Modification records
_ _ _ _

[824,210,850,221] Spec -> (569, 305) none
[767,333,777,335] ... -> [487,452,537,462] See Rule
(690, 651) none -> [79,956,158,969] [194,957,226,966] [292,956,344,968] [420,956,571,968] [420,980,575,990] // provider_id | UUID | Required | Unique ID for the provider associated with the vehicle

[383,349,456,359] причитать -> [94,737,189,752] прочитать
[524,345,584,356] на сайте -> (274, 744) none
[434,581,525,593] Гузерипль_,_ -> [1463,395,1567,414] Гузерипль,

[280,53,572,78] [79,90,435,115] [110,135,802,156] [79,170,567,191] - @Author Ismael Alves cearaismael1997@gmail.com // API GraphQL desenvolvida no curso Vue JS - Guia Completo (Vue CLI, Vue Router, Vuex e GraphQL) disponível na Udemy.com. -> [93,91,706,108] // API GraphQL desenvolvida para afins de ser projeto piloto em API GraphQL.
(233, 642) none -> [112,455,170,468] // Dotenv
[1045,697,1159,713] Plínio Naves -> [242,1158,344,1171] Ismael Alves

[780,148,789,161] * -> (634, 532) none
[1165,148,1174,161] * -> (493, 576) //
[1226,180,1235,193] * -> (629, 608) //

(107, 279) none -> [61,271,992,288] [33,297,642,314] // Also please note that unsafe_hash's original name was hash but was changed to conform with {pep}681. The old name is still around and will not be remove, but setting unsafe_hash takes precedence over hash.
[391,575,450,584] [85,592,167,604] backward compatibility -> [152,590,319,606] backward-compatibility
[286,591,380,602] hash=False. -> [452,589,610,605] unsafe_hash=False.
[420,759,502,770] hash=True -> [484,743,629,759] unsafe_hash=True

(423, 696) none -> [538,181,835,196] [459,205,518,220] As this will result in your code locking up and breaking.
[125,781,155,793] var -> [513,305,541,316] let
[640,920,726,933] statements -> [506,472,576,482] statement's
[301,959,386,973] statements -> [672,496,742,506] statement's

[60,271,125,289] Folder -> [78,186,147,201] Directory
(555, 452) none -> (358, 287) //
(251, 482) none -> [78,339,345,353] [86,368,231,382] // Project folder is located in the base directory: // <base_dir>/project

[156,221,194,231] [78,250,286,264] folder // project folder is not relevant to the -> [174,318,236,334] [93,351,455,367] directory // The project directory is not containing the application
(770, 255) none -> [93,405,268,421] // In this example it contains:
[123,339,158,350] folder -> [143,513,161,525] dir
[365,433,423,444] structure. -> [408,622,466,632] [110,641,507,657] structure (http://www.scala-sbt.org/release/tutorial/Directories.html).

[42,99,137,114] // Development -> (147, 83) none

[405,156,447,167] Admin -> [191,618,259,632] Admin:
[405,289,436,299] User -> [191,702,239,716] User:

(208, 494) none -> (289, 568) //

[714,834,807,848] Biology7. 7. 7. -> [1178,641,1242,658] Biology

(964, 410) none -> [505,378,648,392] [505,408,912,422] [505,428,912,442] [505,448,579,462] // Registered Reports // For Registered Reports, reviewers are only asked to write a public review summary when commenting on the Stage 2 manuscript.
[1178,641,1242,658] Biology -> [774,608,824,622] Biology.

_ _ _ _

### TASK STATEMENT
Please return a copy of each line in the entries that has the string "will".

### OUTPUT OF THE EXERCISE
(107, 279) none -> [61,271,992,288] [33,297,642,314] // Also please note that unsafe_hash's original name was hash but was changed to conform with {pep}681. The old name is still around and will not be remove, but setting unsafe_hash takes precedence over hash.
(423, 696) none -> [538,181,835,196] [459,205,518,220] As this will result in your code locking up and breaking.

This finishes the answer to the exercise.